Lets assume that to achieve the targeted annual turnover the number of jobs per van is 100 per month. If your research indicates there is a stable or predicted pattern of demand for oven cleaning services from approximately 12% of households, and if the anticipated market share target is 10% the above formula would show that each territory needs 100,000 households. Therefore, for an owner-operator franchise model the UK should be divided up into 264 territories of equitable potential. (26.4m households in the UK). Or, if the model is a management franchise that presumes each business would have at least 5 vans the number of franchise territories would be 53.
There are however a variety of other considerations to take into account during the territory design process. Communication links, geography, demographics, marketing methodologies, market trends etc. It can be an intricate exercise and it’s rarely a totally exact science – some prudent judgment will need to be applied. But it’s so important to get it right because territories can be a frequent cause of conflict and litigation. The important thing is that working with your franchise consultant you are able to demonstrate a verifiable and consistent basis for franchise territories that each offer an equivalent potential for a franchise owner to be successful.
That would not imply that each franchise owner should have the same level of success. Far from it. This will still vary depending on individual capabilities such as drive, determination, personality, industry etc.

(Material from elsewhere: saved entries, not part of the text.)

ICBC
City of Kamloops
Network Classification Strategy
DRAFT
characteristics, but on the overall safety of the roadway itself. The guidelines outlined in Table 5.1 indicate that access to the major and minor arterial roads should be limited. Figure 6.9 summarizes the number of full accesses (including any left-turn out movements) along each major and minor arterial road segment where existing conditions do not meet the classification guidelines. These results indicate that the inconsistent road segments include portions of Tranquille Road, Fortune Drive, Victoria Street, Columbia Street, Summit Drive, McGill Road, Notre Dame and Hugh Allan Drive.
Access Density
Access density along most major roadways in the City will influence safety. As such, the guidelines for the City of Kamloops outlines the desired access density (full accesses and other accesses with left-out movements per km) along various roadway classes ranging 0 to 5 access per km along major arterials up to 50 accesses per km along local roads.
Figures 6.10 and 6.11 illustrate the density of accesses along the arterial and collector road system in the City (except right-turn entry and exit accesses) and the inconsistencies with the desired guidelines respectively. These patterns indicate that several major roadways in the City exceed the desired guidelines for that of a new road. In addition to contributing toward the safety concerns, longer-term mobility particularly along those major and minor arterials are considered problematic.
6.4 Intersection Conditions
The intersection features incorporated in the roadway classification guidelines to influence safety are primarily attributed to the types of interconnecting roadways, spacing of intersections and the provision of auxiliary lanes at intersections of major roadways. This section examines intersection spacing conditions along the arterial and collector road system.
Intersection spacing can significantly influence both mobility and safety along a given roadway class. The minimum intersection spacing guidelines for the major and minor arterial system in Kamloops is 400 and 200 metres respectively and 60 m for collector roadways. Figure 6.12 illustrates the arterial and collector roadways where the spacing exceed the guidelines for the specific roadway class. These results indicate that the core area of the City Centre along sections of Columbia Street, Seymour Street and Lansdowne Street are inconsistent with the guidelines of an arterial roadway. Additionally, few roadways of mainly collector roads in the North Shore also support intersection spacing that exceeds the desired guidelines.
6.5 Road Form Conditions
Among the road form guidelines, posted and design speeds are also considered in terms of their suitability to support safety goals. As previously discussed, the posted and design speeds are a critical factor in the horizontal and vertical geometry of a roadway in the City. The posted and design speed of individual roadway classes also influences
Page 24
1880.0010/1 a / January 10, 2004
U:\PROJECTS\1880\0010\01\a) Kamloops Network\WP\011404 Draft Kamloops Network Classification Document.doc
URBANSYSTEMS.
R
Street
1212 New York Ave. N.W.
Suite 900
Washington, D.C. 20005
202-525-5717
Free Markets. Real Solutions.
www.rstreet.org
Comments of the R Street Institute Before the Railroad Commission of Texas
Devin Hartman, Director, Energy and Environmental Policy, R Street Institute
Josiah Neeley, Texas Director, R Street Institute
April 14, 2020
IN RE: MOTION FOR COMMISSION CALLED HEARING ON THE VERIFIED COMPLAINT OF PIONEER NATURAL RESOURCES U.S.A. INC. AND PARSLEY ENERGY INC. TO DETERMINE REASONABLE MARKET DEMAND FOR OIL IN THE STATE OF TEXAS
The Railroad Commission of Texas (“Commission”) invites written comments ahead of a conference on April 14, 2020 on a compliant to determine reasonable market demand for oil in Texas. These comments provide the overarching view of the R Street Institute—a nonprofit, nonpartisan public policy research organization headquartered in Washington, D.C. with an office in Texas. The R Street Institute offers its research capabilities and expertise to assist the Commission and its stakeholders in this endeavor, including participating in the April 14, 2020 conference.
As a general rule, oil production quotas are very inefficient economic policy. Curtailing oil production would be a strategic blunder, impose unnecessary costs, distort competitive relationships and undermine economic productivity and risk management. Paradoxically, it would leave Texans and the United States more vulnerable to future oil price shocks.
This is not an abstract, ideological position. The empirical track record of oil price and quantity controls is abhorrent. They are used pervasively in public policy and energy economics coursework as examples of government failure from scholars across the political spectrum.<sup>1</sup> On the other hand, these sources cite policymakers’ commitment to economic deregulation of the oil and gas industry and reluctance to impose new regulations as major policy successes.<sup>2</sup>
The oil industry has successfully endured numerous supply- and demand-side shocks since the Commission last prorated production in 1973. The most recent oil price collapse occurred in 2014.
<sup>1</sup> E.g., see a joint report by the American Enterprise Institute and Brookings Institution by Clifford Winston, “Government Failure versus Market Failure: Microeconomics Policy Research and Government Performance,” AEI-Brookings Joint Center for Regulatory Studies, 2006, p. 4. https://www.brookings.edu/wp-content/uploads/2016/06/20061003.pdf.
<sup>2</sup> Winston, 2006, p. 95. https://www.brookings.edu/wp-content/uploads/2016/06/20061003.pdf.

The issue of exclusive and non-exclusive territories is a sensitive one. Referring back to the oven cleaning example above, if the business did operate an owner-operator franchise model it would be quite sensible for the territories to be granted on a non-exclusive basis. The reason is service continuity. Franchise owners cannot be expected to work 52 weeks a year and to not be absent due to occasional sickness. So, to ensure there is no disruption to service when franchisees are unavailable the franchisor may reserve the right to allocate work to a neighbouring franchisee, contractor or company employee. This is particularly relevant when the business has Key Account customers that impose strict service level agreements; the business simply cannot afford to be compromised by franchisees not being able to provide service to its key account customers.
Franchise owners, and their solicitors, can get a bit twitchy about non-exclusivity but it should actually work for the franchise owner as much as the franchisor. For example, they can be reassured that their customers would still receive service when they are absent from the business.
An interesting, and slightly inevitable, situation that I regularly face is prospective franchise owners that are focused on ‘land grab’ – they want the largest territory possible, without thinking about the implications of serving that territory. It brings into focus an interesting conflict. To the franchise owner there is something understandably reassuring about having a large area in which to operate in but the franchisor will not want to offer territories sized to provide more opportunity than is necessary. Otherwise, the maximum number of territories that can be sold could be restricted.
To a point this situation does differ between mobile service businesses and static, premises based businesses. For the latter an important consideration is the risk of cannibalization of sales where the protected territory is designed to support two or more units. This is a common format for many of fast food businesses – their models often expect franchise owners to be multi-unit operations. So, when it comes to territory design franchise owners will expect to see they are large enough to allow each additional unit to be established without taking sales from the existing ones. Whereas, the franchisor could be more focused on maximizing market share and so may not be too concerned about the cannibalization issue – they simply want to encourage revenue growth from management service fees and that could well be achieved by having a unit on every street corner.
In practice a balance has to be struck, one that creates the best overall situation for both the franchisees and the franchisor. Maximizing total aggregate sales volume, while at the same time protecting individual unit profitability, creates a rising tide that lifts all ‘boats’ in the franchise system. Good franchisors are trying to achieve the highest market share and gross revenue possible, while also helping their franchise owners to maintain individual unit profitability at levels high enough to justify being part of the franchise network and the investment they’ve made.